The William Cavendish of the title was Duke of Newcastle – an artistic patron, Royalist Commander in the Civil War, and an exile follower the defeat of the King’s cause. He was born in 1593 and in 1648, eight years before his death, he took rooms in the house belonging to the painter Peter Paul Rubens in Antwerp. There he rose to a position of eminence in the arts as a knowledgeable and appreciative patron in the Low Countries. All branches benefited from his patronage – music, of course, but also painting and the sciences and literature.

He was referred to in Clarendon’s The History of the Rebellion and the Civil Wars in England as “amorous in poetry and music, to which he indulged the greatest part of his time” – hence the title of this disc, though Parliament took a different view, calling him “one of Apollo’s Whirligigs.”

Whether through personal acquaintance with the composers or through knowledge of their work or patronage, whereby he encouraged publication, Cavendish was an important figure. For example he’d met William Lawes in 1633. Matthew Locke set one of Cavendish’s own songs, Oh the brave jolly gypsy from The Triumphant Widow, a reworking of his comic interlude A Pleasant and Merry Humour. Henry Lawes was attached to the house of Cavendish’s son in law John Viscount Brackley. And Cavendish later often attended musical parties at the Antwerp home of Gaspar Duarte (1584-1653) a rich merchant whose daughter Leonora is represented here by a Sinfonia.

So, talented, influential but ultimately the backer of the losing side for the time at least, Cavendish’s life in the Low Countries was one of considerable interest. It’s this nexus between patron and the composers he admired and heard, which forms the focus of the disc performed in their usually adroit fashion by Concordia under Mark Levy.

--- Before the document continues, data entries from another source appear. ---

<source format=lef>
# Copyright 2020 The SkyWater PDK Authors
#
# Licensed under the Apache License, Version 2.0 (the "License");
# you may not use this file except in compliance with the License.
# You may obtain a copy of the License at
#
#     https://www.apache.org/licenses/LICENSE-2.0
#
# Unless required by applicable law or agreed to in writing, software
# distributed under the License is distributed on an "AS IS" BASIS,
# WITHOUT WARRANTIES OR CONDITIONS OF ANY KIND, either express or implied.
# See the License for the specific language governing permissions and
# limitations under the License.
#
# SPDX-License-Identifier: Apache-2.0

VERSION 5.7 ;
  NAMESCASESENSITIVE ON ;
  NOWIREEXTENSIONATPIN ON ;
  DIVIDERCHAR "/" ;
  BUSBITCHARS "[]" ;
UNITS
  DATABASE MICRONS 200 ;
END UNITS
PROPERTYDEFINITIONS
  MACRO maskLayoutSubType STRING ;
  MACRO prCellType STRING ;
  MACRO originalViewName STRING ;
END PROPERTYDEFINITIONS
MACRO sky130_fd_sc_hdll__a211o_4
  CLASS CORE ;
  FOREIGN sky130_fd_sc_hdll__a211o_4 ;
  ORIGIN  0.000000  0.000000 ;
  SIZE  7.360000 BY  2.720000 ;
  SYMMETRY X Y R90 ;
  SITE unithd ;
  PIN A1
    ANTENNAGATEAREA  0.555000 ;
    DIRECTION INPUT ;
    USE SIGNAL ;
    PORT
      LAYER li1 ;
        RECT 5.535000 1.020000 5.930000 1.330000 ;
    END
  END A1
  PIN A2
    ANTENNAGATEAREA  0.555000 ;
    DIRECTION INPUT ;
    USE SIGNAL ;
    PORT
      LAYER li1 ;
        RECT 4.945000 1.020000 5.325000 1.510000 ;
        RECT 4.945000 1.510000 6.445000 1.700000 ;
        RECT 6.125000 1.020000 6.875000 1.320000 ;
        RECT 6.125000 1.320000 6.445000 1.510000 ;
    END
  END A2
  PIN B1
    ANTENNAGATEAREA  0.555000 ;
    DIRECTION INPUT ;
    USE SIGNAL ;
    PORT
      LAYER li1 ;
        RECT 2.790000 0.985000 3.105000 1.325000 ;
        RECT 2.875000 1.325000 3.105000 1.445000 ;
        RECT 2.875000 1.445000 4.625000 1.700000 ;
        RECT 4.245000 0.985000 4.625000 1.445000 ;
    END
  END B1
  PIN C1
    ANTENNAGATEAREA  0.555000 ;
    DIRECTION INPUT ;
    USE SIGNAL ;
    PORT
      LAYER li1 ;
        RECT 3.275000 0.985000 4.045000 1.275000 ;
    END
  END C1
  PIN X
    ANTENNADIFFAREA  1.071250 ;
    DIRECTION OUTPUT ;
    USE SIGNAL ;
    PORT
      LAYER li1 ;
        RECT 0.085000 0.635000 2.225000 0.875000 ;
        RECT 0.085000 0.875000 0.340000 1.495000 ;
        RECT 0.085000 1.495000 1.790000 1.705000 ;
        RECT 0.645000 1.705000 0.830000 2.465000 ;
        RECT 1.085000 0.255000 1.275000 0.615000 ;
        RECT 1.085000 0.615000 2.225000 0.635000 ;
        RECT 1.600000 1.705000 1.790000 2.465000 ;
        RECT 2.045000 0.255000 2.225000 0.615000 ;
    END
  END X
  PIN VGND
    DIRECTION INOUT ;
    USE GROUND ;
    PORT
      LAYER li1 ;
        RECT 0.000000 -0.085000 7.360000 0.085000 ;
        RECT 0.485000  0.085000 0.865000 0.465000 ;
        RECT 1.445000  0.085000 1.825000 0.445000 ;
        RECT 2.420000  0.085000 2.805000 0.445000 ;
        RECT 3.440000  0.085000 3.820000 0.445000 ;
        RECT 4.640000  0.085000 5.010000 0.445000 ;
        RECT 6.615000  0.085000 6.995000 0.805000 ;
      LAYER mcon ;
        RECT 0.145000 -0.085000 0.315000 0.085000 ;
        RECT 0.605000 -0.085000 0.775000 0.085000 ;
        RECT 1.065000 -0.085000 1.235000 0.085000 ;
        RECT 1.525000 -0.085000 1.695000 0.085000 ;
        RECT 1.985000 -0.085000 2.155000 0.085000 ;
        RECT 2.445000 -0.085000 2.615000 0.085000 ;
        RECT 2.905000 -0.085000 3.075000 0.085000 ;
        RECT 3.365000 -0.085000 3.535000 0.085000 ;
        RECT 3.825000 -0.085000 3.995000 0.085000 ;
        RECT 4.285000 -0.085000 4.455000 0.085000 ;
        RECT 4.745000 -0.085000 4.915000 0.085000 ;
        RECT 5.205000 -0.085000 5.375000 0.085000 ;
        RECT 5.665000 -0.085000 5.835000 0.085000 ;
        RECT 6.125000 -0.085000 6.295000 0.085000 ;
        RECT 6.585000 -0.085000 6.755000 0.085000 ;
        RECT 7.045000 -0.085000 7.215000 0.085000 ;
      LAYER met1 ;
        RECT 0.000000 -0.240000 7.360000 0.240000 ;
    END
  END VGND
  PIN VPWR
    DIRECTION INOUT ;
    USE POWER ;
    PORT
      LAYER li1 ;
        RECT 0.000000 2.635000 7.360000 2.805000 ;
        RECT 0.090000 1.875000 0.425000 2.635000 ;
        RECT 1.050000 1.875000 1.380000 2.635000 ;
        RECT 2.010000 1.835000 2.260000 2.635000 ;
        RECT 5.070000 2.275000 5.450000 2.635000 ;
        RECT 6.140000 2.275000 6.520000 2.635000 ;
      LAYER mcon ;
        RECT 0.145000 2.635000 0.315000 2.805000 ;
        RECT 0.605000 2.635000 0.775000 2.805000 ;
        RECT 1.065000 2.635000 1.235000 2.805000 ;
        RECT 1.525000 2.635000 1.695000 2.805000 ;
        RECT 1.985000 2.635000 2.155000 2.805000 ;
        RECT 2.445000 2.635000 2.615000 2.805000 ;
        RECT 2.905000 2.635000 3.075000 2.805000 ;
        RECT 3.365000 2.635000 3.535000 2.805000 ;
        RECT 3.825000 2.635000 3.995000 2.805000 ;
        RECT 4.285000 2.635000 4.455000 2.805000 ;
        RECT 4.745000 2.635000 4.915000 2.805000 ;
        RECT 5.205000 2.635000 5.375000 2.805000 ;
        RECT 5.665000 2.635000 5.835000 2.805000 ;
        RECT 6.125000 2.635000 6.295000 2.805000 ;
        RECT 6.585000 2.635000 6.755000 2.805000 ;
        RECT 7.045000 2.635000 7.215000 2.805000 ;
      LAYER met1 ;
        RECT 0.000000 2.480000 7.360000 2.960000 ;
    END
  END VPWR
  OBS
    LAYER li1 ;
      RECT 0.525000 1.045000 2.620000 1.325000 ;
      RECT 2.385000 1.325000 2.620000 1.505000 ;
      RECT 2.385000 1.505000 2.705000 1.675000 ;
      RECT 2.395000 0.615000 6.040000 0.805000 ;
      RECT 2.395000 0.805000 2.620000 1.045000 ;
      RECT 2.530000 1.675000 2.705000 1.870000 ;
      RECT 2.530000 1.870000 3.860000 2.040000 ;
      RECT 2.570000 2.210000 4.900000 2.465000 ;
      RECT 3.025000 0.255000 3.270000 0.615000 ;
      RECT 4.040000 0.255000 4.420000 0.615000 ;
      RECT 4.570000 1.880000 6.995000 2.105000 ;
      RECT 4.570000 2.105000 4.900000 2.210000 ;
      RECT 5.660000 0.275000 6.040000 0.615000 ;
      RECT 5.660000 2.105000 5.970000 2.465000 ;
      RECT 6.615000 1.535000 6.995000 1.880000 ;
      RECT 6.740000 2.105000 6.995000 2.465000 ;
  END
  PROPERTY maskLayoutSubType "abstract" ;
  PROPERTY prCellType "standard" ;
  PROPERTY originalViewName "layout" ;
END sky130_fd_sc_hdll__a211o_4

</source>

Their impressive textures can be appreciated in the anonymous Daphne, weaving and building in timbral complexity. They take a dramatic and incisive view of Dowland’s Pavan and deal excitingly with Nicholaes a Kempis’s Symphonia. Here viol runs are florid and galvanising. John Jenkins’s two instrumental pieces celebrate the raising of the siege of Newark – Cavendish had been commander in chief of the northern forces and had himself placed a garrison there. The fact that four months later the royalists were crushed at Marston Moor doesn’t lessen the intermittent gravity and freshness of these two elegantly woven pieces.

William Lawes’s Suite is one of the highest of the high peaks here, a work of dazzling beauty and compression, excellently realised. Peter Phillips’s two pieces offer a constructive contrast – the slow gravity of the Pavan and the cosy elegance of the Galliard.  Concordia are joined by soprano Angharad Gruffydd Jones for several songs. Her voice has less of the beacon clarity of certain early music practitioners and more of a healthy warmth to it. It makes her approach to Sabbatini’s work of some interest. This sounds like Monteverdi and its melismas are strongly brought off, even at the expense of a slightly hooty quality to her voice. I was less taken by the approach of both her and the instrumental group to one of the masterpieces of English song, Lanier’s No more shall meads. Slow though they are when Paul Agnew and Christopher Wilson play this on Metronome METCD1027 one feels the expression intensely. Here Concordia and Jones are much, much quicker and whilst she’s more vowel-interventionist, if I can put it that way, the sum total sounds to me less than the more placidly beautiful Agnew and Wilson.

Still, one wouldn’t want to end carping. The recorded sound is excellent and I’m strongly indebted to Lynn Hulse’s notes for biographical matters. There’s plenty of variety here and quite some historical frisson as well.